The fundamental question is: at what point does a fertilized egg become a [thing that should have the legal protections we normally ascribe to people]. In other words, when does “the magic happen” and therefore after that point the government should step in and protect it?
-Pro abortion folks: “it is a clump of cells, so the magic hasn’t happened yet”
-Anti abortion folks: “but the clump of cells meets the definition of a human being, so yes, the magic has happened.
-Anti abortion folks: “it has a heartbeat, so the magic must have happened”
-Pro abortion folks “yeah but that “heartbeat” is just electrical activity…the thing that is beating isn’t really even a functioning heart at that point… so the magic hasn’t happened yet.”
-Anti abortion folks: “it’s a baby, of course the magic has happened”
-Pro abortion folks: “beg the question much?”
…
I don’t know when the magic happens, but I do know that there are lots of folks (people I know and like and respect) with very strong, yet wildly different opinions of when it does. I totally get why many people believe the magic happens at conception, but I also get why others don’t.
My personal brand of political philosophy says that in the absence of reasonable consensus, the govt should stay out of the matter.
However, if you look at the point of viability, I don’t see any way to argue that by that point, the magic _hasn’t_ happened.

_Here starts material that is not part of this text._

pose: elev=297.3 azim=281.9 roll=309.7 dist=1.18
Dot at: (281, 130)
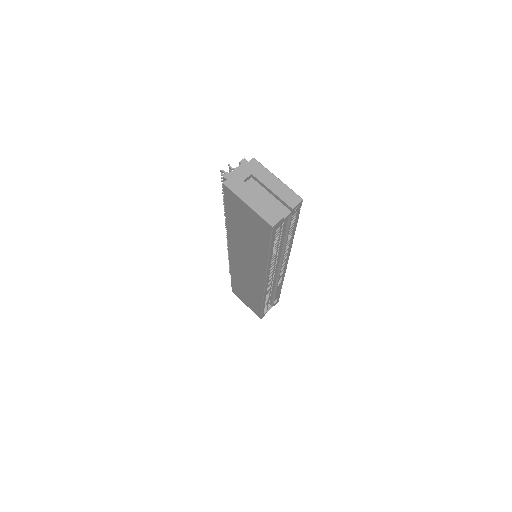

The fetus at that point is capable of living independently (not that it doesn’t need someone still to take care of it, but that someone at that point can be anyone), so has to be considered an individual. If there’s a bright line that Americans can coalesce around, seems to me this is a good one, rather than there being a detectable heartbeat or whatever other developmental milestone.

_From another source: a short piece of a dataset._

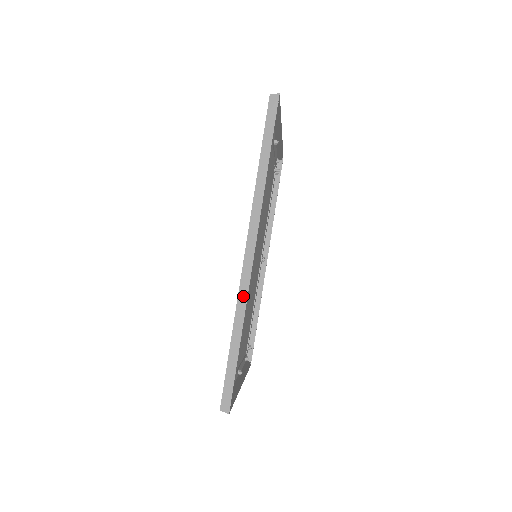
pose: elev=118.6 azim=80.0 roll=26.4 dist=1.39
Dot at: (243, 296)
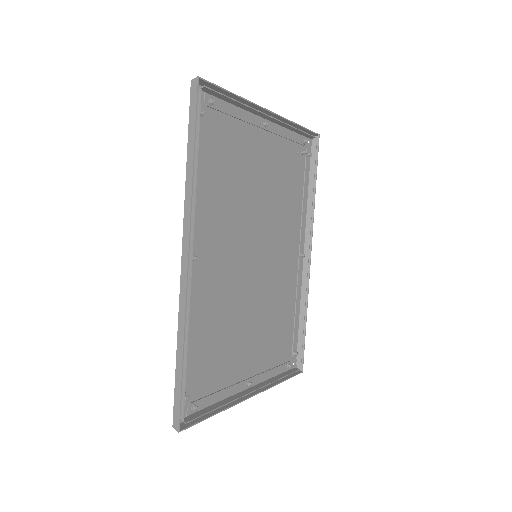
Dot at: (182, 307)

"Even though the fetus is now developing areas that will become specific sections of the brain, not until the end of week 5 and into week 6 (usually around forty to forty-three days) does the first electrical brain activity begin to occur. This activity, however, is not coherent activity of the kind that underlies human consciousness, or even the coherent activity seen in a shrimp's nervous system. Just as neural activity is present in clinically brain-dead patients, early neural activity consists of unorganized neuron firing of a primitive kind. Neuronal activity by itself does not represent integrated behavior." 'The Ethical Brain' By Michael S. Gazzaniga via the New York Times
One might argue that this fact check is misleading as well. It certainly walks a vague line.
It was a post to remind people of how ridiculous the 6 week standard is. Conception is at about the two week mark, implantation about the 4 week (IF successful, many aren't at this point), and the neural tube closes usually by the end of 6 weeks.